Tuesday, September 30
Due to our flight being delayed out of the U.S., we missed our connecting flight to Axum. We proceeded to customs, rebooked our flight and tried to secure a hotel for the night. The climate was comfortable, 75 degrees and clear. We considered a taxi, but we opted for a hotel shuttle vehicle instead. Another member of the team emerged as our "travel negotiator," and I was quite pleased, as he had much more international travel experience than I do. After some unsuccessful negotiations attempting to get a room, we eventually opted for a hotel at the airport at no cost. The accommodations were not spectacular but I was grateful to have a roof over my head and the opportunity to sleep in a bed. We treated ourselves to a beer at the hotel bar to end our night.
Wednesday, October 1
We woke at 5 a.m. and made our way down to the taxi to the airport. The flight was only about two hours and we landed at the Emperor Yohannes IV Airport (Axum Airport). Another mission team member was there to greet us and shuttle us to the hotel, our home for the next day and a half while we worked in Axum. Bill and Tani Austin arrived, and Tani invited Jeremy (Swanson, Director of Regional Sales at Starkey) and me to her room to help indoctrinate us for the mission. Her instruction was clear and light-hearted. I could immediately sense her passion, and it was contagious.
We headed directly over to the mission site. The drive was an eye-opening experience. The roads were rougher than I was used to, and I struggled to understand the “rules of the road.” Pedestrians seemed to have equal rights to the middle of the road as the cars, as did the cattle, goats and donkeys. The cars and tuk-tuks (three-wheeled auto rickshaws) never slowed down for them, and we whizzed by them with a few inches of margin. This was quite unnerving for me, but neither our cabbie nor pedestrians seemed fazed by it.

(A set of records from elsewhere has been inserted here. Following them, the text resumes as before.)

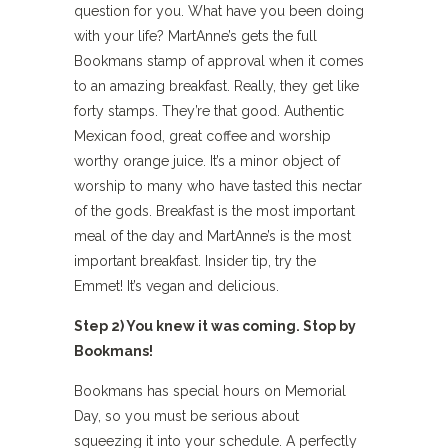
question for you. What have you been doing
with your life? MartAnne’s gets the full
Bookmans stamp of approval when it comes
to an amazing breakfast. Really, they get like
forty stamps. They’re that good. Authentic
Mexican food, great coffee and worship
worthy orange juice. It’s a minor object of
worship to many who have tasted this nectar
of the gods. Breakfast is the most important
meal of the day and MartAnne’s is the most
important breakfast. Insider tip, try the
Emmet! It’s vegan and delicious.
Step 2) You knew it was coming. Stop by
Bookmans!
Bookmans has special hours on Memorial
Day, so you must be serious about
squeezing it into your schedule. A perfectly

Finally we arrived at the mission site; it was a gated entrance facility that was a school for nurses-to-be. The line of people waiting to get in was extremely long. There were elderly men dressed in garb I've never seen. Some had elaborate hats, cloaks and walking sticks. There were women in colorful saris with veils. The young children and students were dressed as you'd expect to see in America. It was a sight to see. We unloaded from the taxi and walked down to the fitting area, where considerably more patients were already waiting. There were six tented areas where patients were screened: one for hearing loss, one for otoscopy, the next for infection or perforations, the fitting area, a troubleshooting area for difficult fits and a post-fit counseling area. I was to work in the fitting area. I shadowed Foundation team member Eric for a good half-hour watching him stretch tubes, turn aids on and utter, “Ba-Ba-Ba” many times in each ear. The objective of a fitting is to determine if the sound is too soft, too loud and ultimately the most comfortable level.
Thursday, October 2
The next morning, we left the hotel at 8 a.m. and made our way to the mission site. There was a long line of hopeful patients at the gate already. The Foundation uses radio to announce its presence three days prior to arrival and the method is quite effective. I didn’t participate in the screening process, but I learned how it is done and recorded a few sessions with my phone. It is a difficult job to say the least. Most people have legitimate hearing challenges due to chronic infections, ototoxic effects of drugs to combat malaria, congenital losses, trauma and meningitis amongst other reasons.
Our fitting day began, and I worked for four hours on fittings. Some fittings were extremely rewarding as I saw the light of joy in the eyes of children, parents and the elderly early in the fitting process. Others were more difficult as I struggled to get the correct fit. In some of most extreme cases I was able to get the assistance of Tani and Bill, as they have years of experience on missions and somehow were able to find the perfect fit!
That night, we went back to the Axum airport where we flew to Mekele for the next arm of the Ethiopia mission – to be continued!